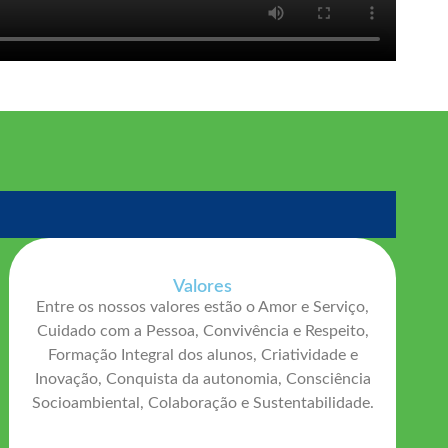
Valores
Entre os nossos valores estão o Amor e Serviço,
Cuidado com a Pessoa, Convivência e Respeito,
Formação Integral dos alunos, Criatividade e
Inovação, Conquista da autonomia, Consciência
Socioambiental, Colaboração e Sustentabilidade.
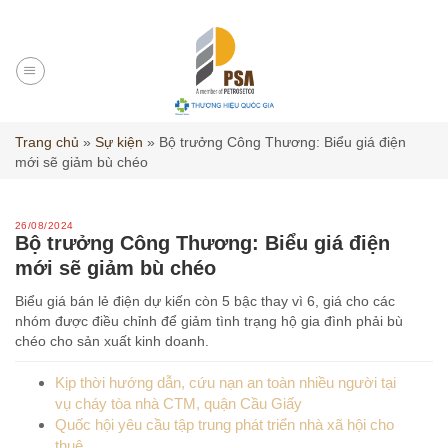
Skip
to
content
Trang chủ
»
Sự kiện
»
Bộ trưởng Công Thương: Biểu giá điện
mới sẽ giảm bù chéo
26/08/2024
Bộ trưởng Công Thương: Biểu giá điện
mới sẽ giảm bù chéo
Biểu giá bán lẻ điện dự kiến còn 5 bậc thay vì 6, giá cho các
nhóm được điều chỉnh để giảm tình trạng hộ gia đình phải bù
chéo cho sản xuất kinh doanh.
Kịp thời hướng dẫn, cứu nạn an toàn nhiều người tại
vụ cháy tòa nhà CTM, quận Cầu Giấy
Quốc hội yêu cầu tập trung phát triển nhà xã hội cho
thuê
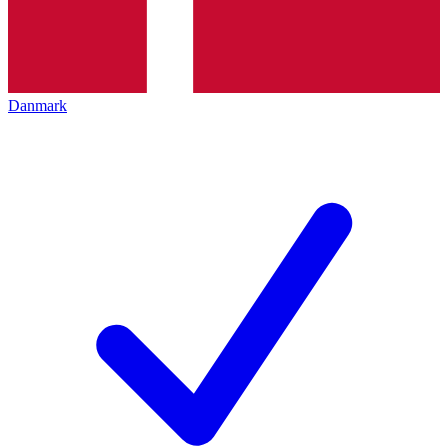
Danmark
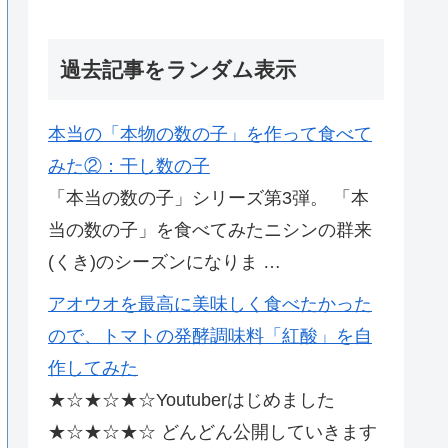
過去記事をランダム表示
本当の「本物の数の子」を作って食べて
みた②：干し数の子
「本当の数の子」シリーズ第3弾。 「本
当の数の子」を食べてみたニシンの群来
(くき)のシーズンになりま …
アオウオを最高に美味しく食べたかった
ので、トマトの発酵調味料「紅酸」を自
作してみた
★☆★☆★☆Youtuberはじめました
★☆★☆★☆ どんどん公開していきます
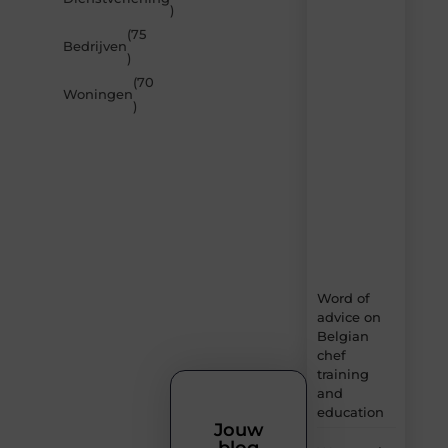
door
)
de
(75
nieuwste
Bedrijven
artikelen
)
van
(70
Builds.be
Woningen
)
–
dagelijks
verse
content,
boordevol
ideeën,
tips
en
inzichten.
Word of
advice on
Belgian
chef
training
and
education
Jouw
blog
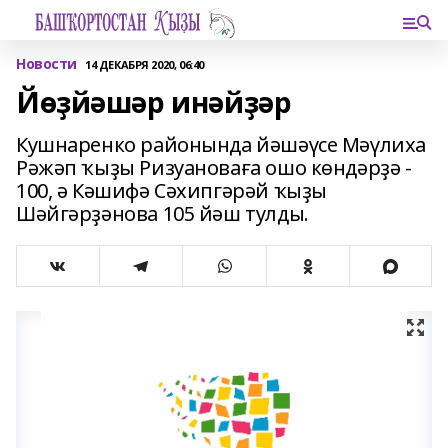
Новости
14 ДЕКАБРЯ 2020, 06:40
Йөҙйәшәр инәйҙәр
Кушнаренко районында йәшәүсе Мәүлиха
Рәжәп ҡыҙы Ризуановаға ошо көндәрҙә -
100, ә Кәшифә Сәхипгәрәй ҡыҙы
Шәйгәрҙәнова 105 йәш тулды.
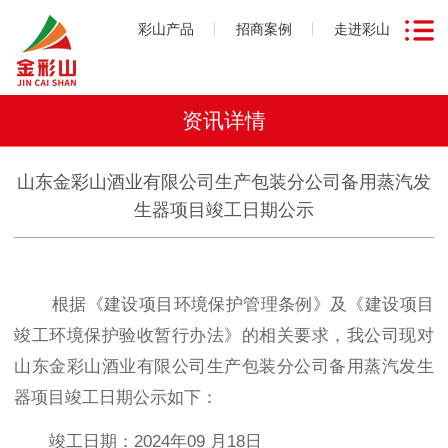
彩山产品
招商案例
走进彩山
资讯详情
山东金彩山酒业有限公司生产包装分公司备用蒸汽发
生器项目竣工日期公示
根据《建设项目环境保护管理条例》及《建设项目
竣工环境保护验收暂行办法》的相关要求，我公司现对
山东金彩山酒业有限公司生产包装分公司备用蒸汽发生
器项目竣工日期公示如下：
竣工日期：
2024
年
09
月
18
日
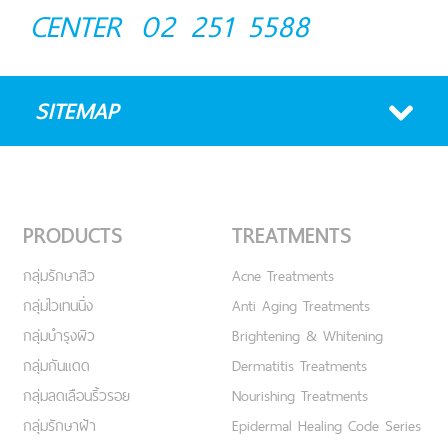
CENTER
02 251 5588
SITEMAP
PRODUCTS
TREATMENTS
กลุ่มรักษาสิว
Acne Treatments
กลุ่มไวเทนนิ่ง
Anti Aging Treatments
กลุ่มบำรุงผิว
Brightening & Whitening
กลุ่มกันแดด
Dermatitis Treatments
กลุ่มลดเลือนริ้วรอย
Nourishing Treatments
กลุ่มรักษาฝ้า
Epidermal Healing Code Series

==

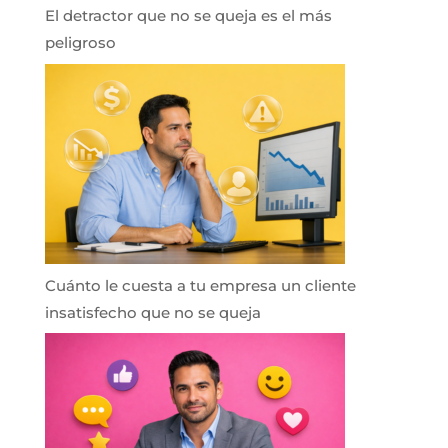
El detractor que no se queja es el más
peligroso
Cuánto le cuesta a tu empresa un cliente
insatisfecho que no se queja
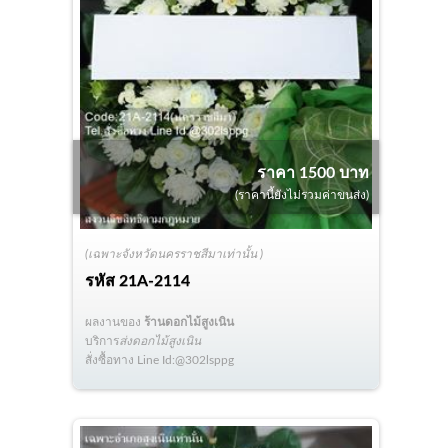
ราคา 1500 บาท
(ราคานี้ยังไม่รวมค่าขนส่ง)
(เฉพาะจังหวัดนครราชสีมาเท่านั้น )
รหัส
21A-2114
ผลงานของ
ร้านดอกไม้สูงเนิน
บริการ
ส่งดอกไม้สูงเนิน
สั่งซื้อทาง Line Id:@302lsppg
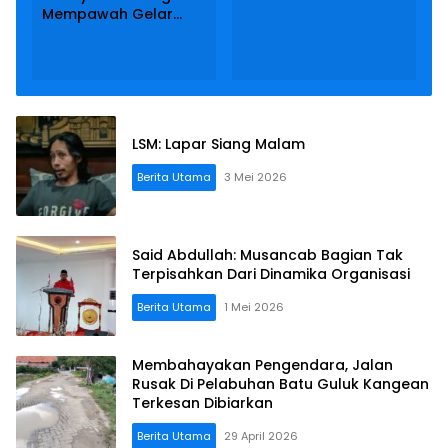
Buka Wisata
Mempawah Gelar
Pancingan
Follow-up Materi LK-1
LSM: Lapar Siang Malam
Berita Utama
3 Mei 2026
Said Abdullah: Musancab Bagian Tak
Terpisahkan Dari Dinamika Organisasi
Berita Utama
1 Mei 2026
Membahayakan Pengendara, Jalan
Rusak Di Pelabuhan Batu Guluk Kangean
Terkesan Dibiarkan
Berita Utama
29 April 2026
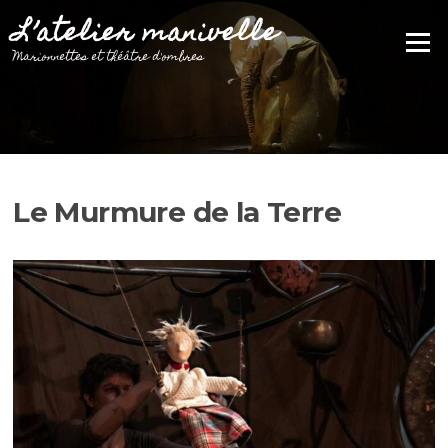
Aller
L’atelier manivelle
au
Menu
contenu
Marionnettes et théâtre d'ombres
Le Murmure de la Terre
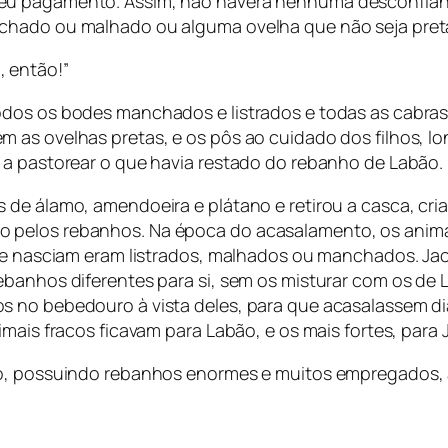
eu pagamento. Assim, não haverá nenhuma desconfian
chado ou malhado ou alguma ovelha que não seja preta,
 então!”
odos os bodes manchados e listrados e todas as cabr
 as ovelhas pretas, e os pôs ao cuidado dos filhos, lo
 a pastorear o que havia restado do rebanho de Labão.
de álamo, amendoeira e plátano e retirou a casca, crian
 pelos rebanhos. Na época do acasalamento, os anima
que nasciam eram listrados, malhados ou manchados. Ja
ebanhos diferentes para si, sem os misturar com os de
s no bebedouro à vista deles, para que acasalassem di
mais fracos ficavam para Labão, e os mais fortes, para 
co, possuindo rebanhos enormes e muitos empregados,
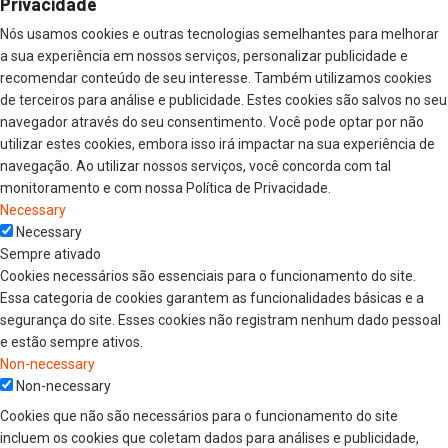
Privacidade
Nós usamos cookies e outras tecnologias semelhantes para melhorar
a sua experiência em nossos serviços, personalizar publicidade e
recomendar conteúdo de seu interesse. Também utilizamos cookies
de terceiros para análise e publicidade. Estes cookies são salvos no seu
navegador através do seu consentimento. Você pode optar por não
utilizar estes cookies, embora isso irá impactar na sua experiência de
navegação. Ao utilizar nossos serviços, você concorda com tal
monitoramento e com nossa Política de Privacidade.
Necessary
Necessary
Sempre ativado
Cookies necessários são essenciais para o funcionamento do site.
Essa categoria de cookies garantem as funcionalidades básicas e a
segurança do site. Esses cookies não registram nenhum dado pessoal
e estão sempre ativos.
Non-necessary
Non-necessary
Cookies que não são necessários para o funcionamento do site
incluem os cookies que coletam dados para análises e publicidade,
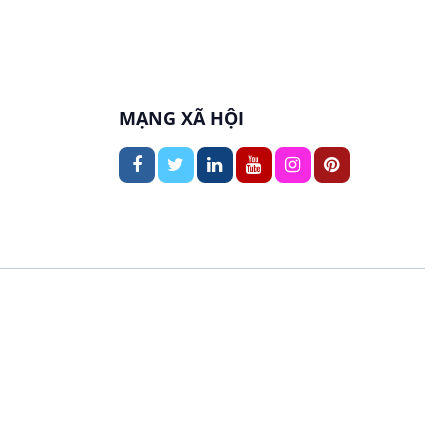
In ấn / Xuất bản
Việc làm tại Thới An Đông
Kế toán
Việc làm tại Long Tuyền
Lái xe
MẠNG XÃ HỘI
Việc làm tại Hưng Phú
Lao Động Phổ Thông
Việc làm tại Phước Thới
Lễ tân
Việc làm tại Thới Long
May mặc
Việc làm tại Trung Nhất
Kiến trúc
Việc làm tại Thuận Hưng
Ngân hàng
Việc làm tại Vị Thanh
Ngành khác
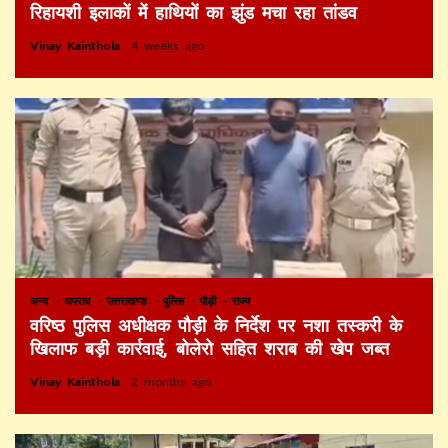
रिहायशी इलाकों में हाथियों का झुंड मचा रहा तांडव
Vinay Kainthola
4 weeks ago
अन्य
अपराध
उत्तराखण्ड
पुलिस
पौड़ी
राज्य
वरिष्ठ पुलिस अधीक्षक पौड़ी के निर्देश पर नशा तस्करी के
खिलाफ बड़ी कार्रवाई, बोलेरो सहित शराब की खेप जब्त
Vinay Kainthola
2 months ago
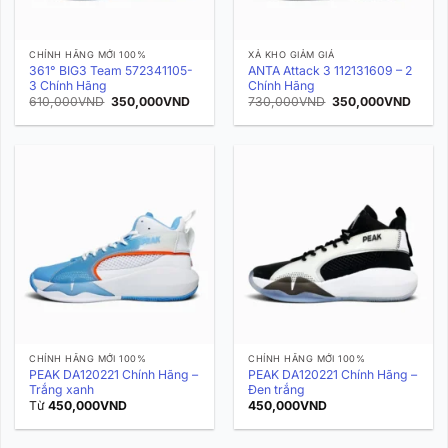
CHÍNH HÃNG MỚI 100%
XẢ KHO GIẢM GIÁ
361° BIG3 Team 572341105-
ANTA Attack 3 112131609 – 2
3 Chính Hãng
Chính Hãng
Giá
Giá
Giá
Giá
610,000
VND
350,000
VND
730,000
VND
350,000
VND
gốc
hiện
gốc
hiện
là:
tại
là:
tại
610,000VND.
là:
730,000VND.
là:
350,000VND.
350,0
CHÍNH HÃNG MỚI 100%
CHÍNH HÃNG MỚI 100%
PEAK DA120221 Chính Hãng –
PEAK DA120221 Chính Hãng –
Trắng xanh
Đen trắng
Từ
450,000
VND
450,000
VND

> **TASK BRIEF**
From the rows above, copy every line between the one containing "In ấn / Xuất bản" and the one containing "2 months ago", including both. Omit the pictures.

> **RESPONSE FOR THIS EXERCISE**
In ấn / Xuất bản
Việc làm tại Thới An Đông
Kế toán
Việc làm tại Long Tuyền
Lái xe
MẠNG XÃ HỘI
Việc làm tại Hưng Phú
Lao Động Phổ Thông
Việc làm tại Phước Thới
Lễ tân
Việc làm tại Thới Long
May mặc
Việc làm tại Trung Nhất
Kiến trúc
Việc làm tại Thuận Hưng
Ngân hàng
Việc làm tại Vị Thanh
Ngành khác
रिहायशी इलाकों में हाथियों का झुंड मचा रहा तांडव
Vinay Kainthola
4 weeks ago
अन्य
अपराध
उत्तराखण्ड
पुलिस
पौड़ी
राज्य
वरिष्ठ पुलिस अधीक्षक पौड़ी के निर्देश पर नशा तस्करी के
खिलाफ बड़ी कार्रवाई, बोलेरो सहित शराब की खेप जब्त
Vinay Kainthola
2 months ago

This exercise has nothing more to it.